In certain respects, these bills are more progressive than existing U.S. labor laws protecting other kinds of workers. Marzena Zukowska, NDWA earned media strategist, points out, “One thing that’s quite noticeable is that the bills of rights in Illinois, New York, and California have a freedom from sexual harassment clause, which is important, because at the federal level many workers get excluded from sexual harassment claims because there’s a minimum number of employees that a workplace has to have.” That minimum number is 15 employees. The NDWA helps domestic workers circumvent these loopholes within existing labor laws.

Delgado, Reyes, and Julien all worked tirelessly as volunteer organizers to pass these bills of rights, and they’re hoping that can translate to an all-encompassing federal bill. Reyes says, “It’s a huge achievement that the NDWA passed the bills of rights in eight states, but the real dream is to do it in every state at the national level.” That seems like a pipe dream given our current administration’s agenda and especially their hostility to undocumented workers, who make up a huge portion of domestic workers today.

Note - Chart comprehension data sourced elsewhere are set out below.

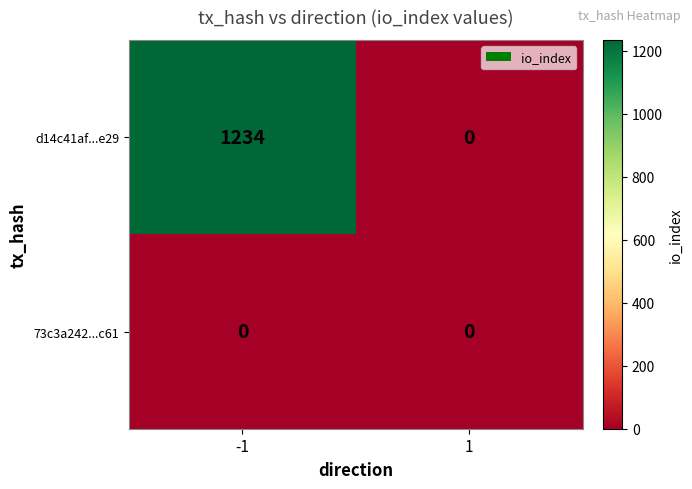

What value does the d14c41af...e29 series have at -1, to the nearest 50?

1250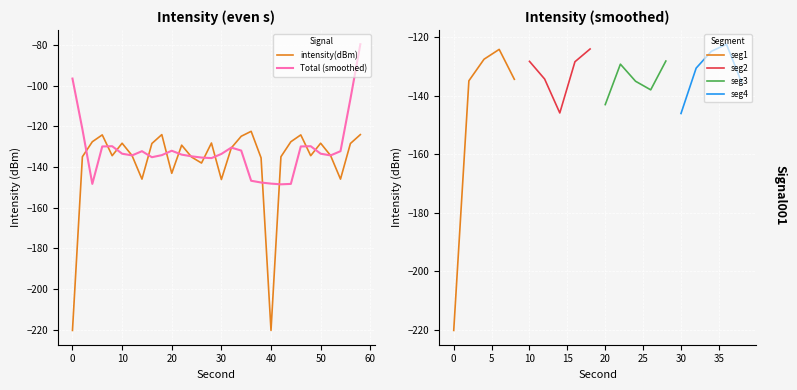

What is the difference between the maximum and second lowest values?

23.7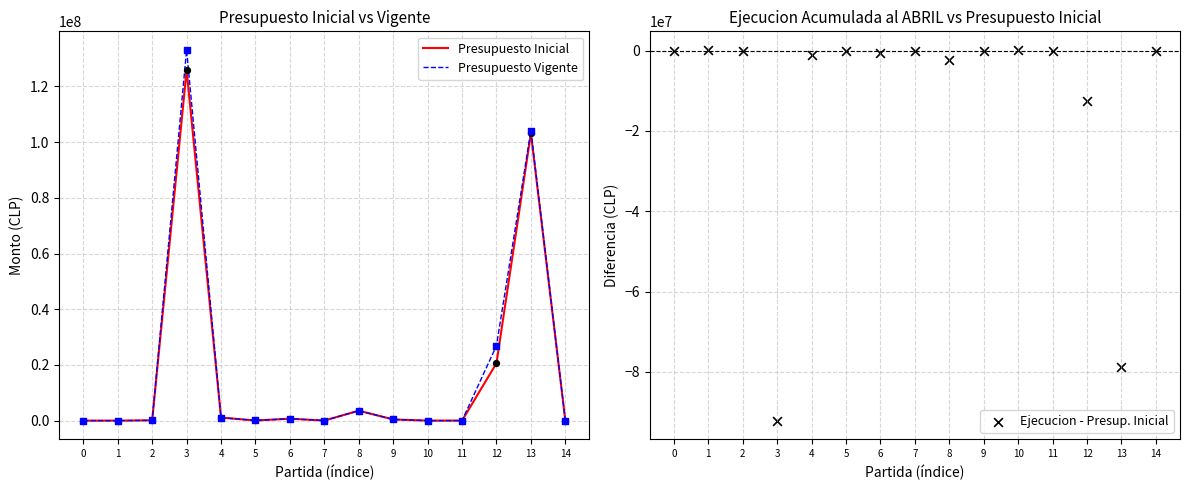

What is the total value across all series at 10?

170646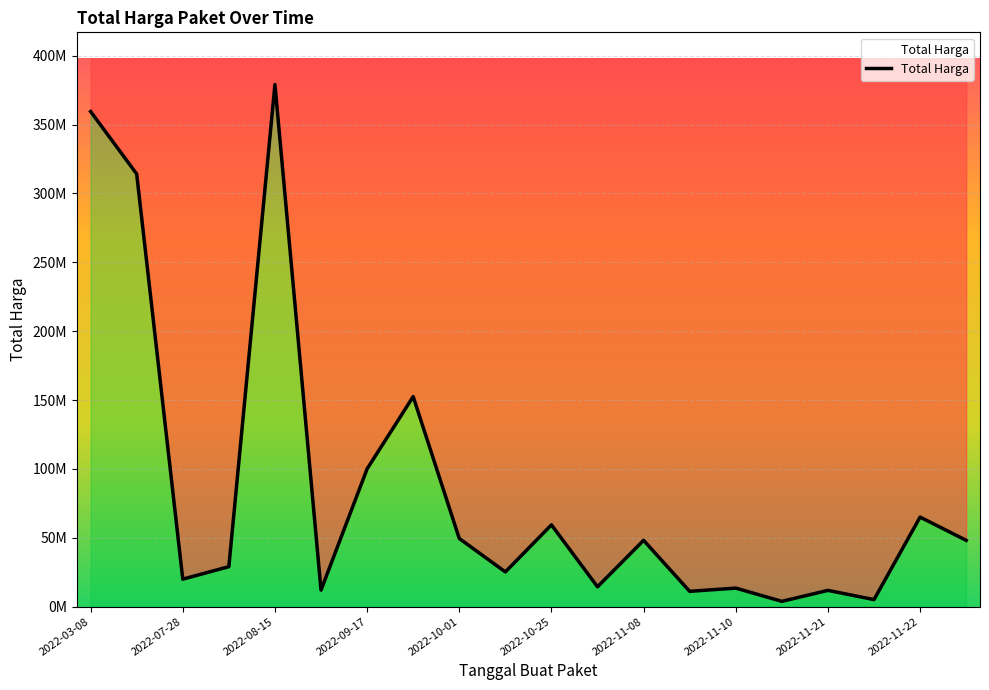

List the labels in order of value, smallest first.

2022-11-16, 2022-11-22, 2022-11-09, 2022-11-21, 2022-08-24, 2022-11-10, 2022-11-04, 2022-07-28, 2022-10-21, 2022-08-10, 2022-11-08, 2022-11-25, 2022-10-01, 2022-10-25, 2022-11-22, 2022-09-17, 2022-09-30, 2022-03-31, 2022-03-08, 2022-08-15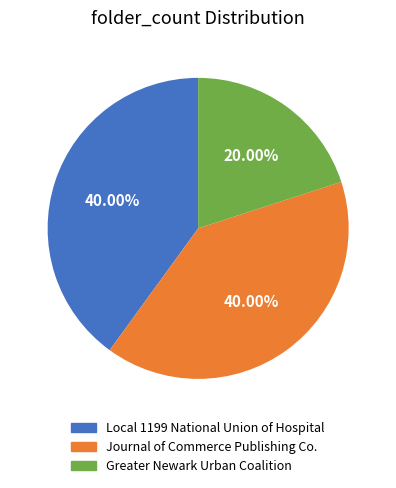

Combined, do Greater Newark Urban Coalition and Journal of Commerce Publishing Co. account for over 50%?

Yes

The biggest barrier domestic workers face today is fear. Undocumented domestic workers are afraid to ask for minimum wage or overtime pay, and some are even afraid to leave their employers’ homes for fear of detainment or deportation. Julien says, “Our organization is tied into the lives of immigrants, mainly immigrant women, who are at the margins of everything that’s coming down the pipeline of this new administration.” The Trump administration leaves even the most experienced and seasoned NDWA organizers asking, “What next?”

But on Tuesday, they’re celebrating their anniversary and the progress they’ve made nonetheless. Julien says, “We build this community so that when the ‘what next’ comes down the pipeline there’s a home for them to be a part of. We already know that these workers are resilient. Their resilience shapes the way that we change laws in this country.”

*Correction, Nov. 14, 2017: This post originally stated that the NDWA survey, “The Invisible and Unregulated World of Domestic Work,” was from 2016. The survey is actually from 2012.